Russia's long-range Tu-22M3 bombers delivered their first airstrikes on terrorist targets in Syria operating from an Iranian airbase. Moscow and Tehran cooperation in Syria is "strategic," confirmed the head of Iran's National Security Council.

The long range bombers with full bomb payload took off from Hamadan Airfield to attack Islamic State (IS, formerly ISIS/ISIL) and Al-Nusra Front facilities in Aleppo, Deir-ez-Zor and Idlib provinces.
The strikes have eliminated five major terrorist weapons depots and training compounds in the area as well as three command posts and a significant number of terrorists, the Russian Defense Ministry said.

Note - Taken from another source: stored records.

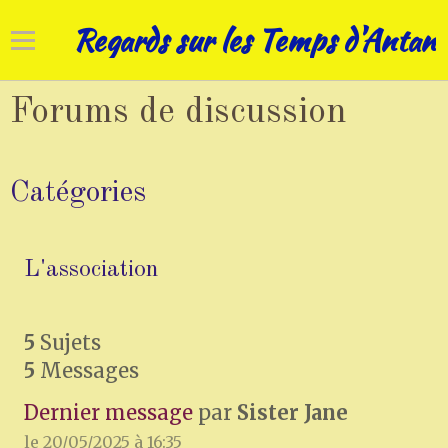
Regards sur les Temps d'Antan
Accueil
Forums de discussion
Cadrans solaires
Catégories
Horloges
Art campanaire
L'association
Réhabilitations
5
Sujets
Nos patrimoines
5
Messages
Dernier message
par
Sister Jane
le 20/05/2025 à 16:35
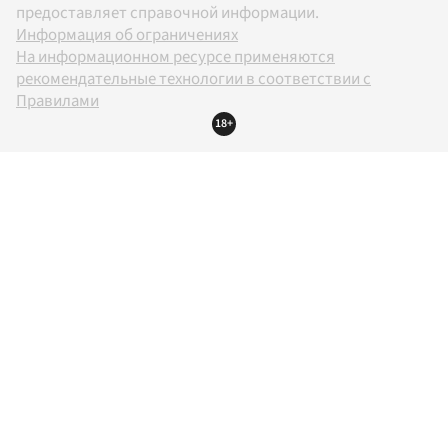
предоставляет справочной информации.
Информация об ограничениях
На информационном ресурсе применяются
рекомендательные технологии в соответствии с
Правилами
18+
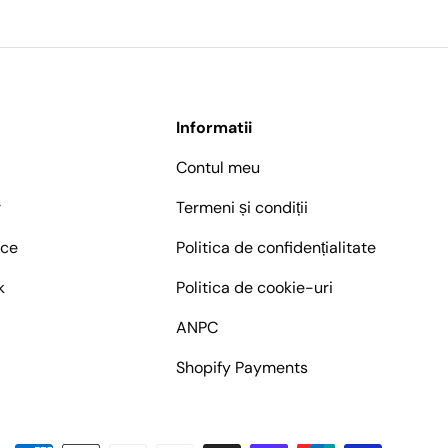
Informatii
Contul meu
r
Termeni și condiții
ice
Politica de confidențialitate
k
Politica de cookie-uri
ANPC
Shopify Payments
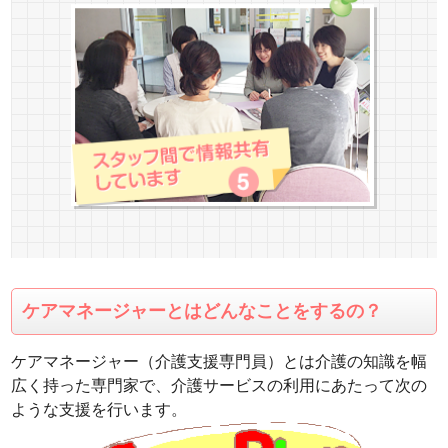
ケアマネージャーとはどんなことをするの？
ケアマネージャー（介護支援専門員）とは介護の知識を幅
広く持った専門家で、介護サービスの利用にあたって次の
ような支援を行います。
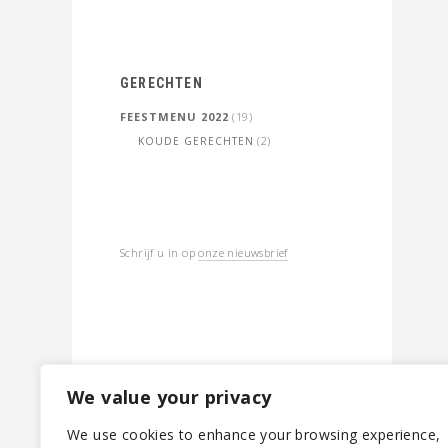
GERECHTEN
FEESTMENU 2022
(19)
(2)
KOUDE GERECHTEN
Schrijf u in op
onze nieuwsbrief
We value your privacy
We use cookies to enhance your browsing experience,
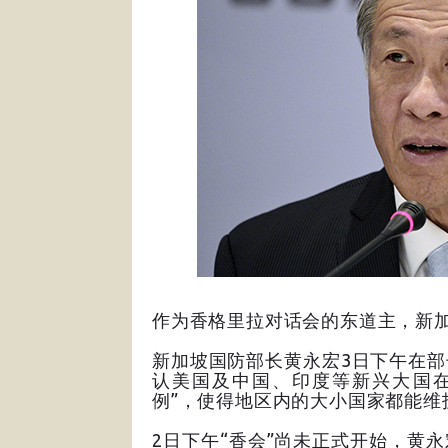
作为香格里拉对话会的东道主，新
新加坡国防部长黄永宏3日下午在
认美国及中国、印度等新兴大国在
例”，使得地区内的大小国家都能维
2日下午“香会”尚未正式开始，黄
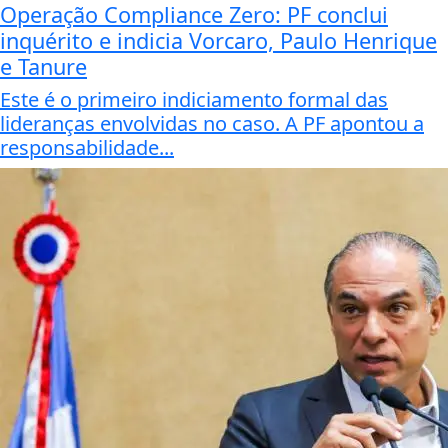
Operação Compliance Zero: PF conclui
inquérito e indicia Vorcaro, Paulo Henrique
e Tanure
Este é o primeiro indiciamento formal das
lideranças envolvidas no caso. A PF apontou a
responsabilidade...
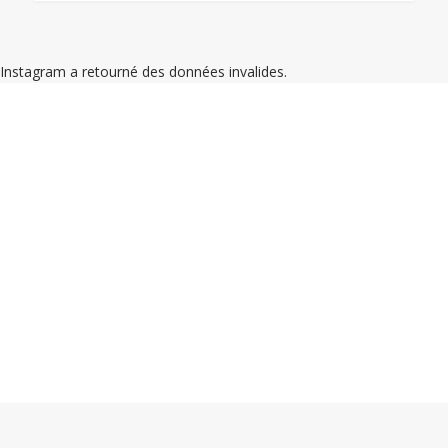
Instagram a retourné des données invalides.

The long-range bombers were covered by Su-30sm and Su-35s jet fighters which took off from Russia's Khmeimim Airbase in Syria.

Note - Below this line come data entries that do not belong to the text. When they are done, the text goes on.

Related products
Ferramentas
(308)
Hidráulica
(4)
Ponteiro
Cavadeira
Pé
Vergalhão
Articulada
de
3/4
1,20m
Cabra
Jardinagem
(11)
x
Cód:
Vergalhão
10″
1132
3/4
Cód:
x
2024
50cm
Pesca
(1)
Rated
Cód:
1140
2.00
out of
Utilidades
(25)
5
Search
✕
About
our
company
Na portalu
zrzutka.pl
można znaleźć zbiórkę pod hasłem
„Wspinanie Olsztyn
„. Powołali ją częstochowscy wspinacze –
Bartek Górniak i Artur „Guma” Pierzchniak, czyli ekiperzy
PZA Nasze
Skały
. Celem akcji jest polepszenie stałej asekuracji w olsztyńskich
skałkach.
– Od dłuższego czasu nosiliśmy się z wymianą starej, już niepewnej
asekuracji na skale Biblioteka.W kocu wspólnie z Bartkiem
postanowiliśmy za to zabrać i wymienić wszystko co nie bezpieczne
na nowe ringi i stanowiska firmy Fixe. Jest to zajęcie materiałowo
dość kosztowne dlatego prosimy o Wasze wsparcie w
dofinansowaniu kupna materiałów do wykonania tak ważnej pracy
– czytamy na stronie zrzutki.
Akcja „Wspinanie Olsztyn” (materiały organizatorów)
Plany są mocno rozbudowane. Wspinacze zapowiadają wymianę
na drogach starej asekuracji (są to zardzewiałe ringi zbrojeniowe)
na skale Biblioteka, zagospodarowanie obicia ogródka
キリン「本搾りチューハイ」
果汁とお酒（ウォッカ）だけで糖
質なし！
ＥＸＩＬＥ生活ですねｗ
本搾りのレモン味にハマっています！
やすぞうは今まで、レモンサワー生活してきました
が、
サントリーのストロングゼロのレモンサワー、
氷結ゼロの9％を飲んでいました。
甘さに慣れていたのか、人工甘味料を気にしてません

Russia notified the US-led coalition about its operation involving the use of an Iranian airfield and passing through the coalition-controlled territory in time, which was "enough" to maintain safety in the airspace over Iraq and Syria, the US Defense Ministry spokesman said during a briefing following the Russian air strikes.

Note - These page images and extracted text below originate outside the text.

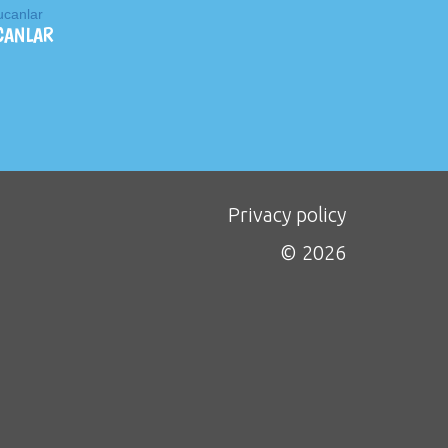
CANLAR
Privacy policy
© 2026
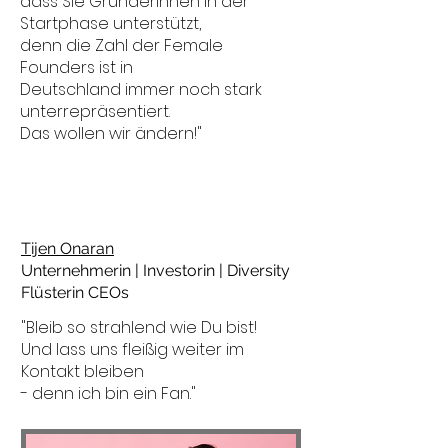
dass Sie Gründerinnen in der
Startphase unterstützt,
denn die Zahl der Female
Founders ist in
Deutschland immer noch stark
unterrepräsentiert.
Das wollen wir ändern!"
Tijen Onaran
Unternehmerin
|
Investorin
|
Diversity
Flüsterin CEOs
"Bleib so strahlend wie Du bist!
Und lass uns fleißig weiter im
Kontakt bleiben
- denn ich bin ein Fan."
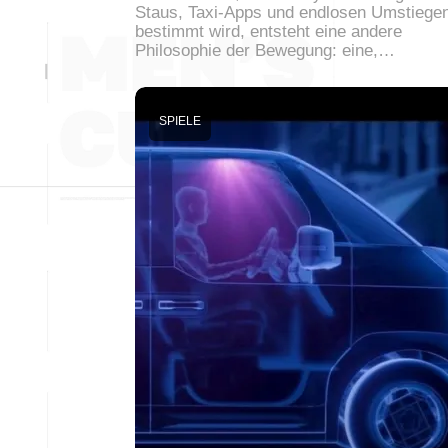
Staus, Taxi-Apps und endlosen Umstiege
bestimmt wird, entsteht eine andere
Philosophie der Bewegung: eine,…
SPIELE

The number of military aircraft deployed at Hamadan Airbase has not been disclosed.

The Al-Masdar website was the first to publish photos of at least three Tu-22M3 bombers and Il-76 military transport jets in Iran.

Tehran has agreed to share its military facilities and capacities with Moscow, confirming dedication to strategic cooperation in fighting against terrorism in Syria, Iran's Secretary of Supreme National Security Council Ali Shamkhani told Islamic Republic News Agency (IRNA) in an exclusive interview on Tuesday.

The core benefit for the Russian Air Force is a drastic reduction in flying time to terrorist targets in Syria.

Russian long-range bombers delivered airstrikes in Syria from a base in Mozdok, Russia, and had to cover a distance of about 2,000km to get to Syrian airspace. Now that distance is reduced to some 700km, so time-sensitive airstrikes can be delivered immediately and more cheaply.

As for Khmeimim Airbase in Syria's Latakia province, used by Russian task force since September 2015 to deliver airstrikes against Islamic State (IS, formerly ISIS/ISIL) ­ its airstrip is not suitable for the heavy Tu-22M3. But that is subject to change, as Damascus granted Moscow permission to station a permanent military airbase at Khmeimim, and the Russian Air Force is preparing to thoroughly refurbish and modernize the airfield, so it will be able to accommodate all types of military aircraft in the near future.

In January this year, Moscow and Tehran signed military cooperation deal that implies wider collaboration in personnel training and counter-terrorism activities. Russia's Defense Minister Sergey Shoigu and his Iranian counterpart Brigadier General Hossein Dehghan signed the document during a visit by Russia's top brass to the Iranian capital.

On Monday, Russian media reported that Moscow has once again requested Iran and Iraq to allow cruise missiles to fly through their respective airspace to deliver strikes on terrorist targets in Syria.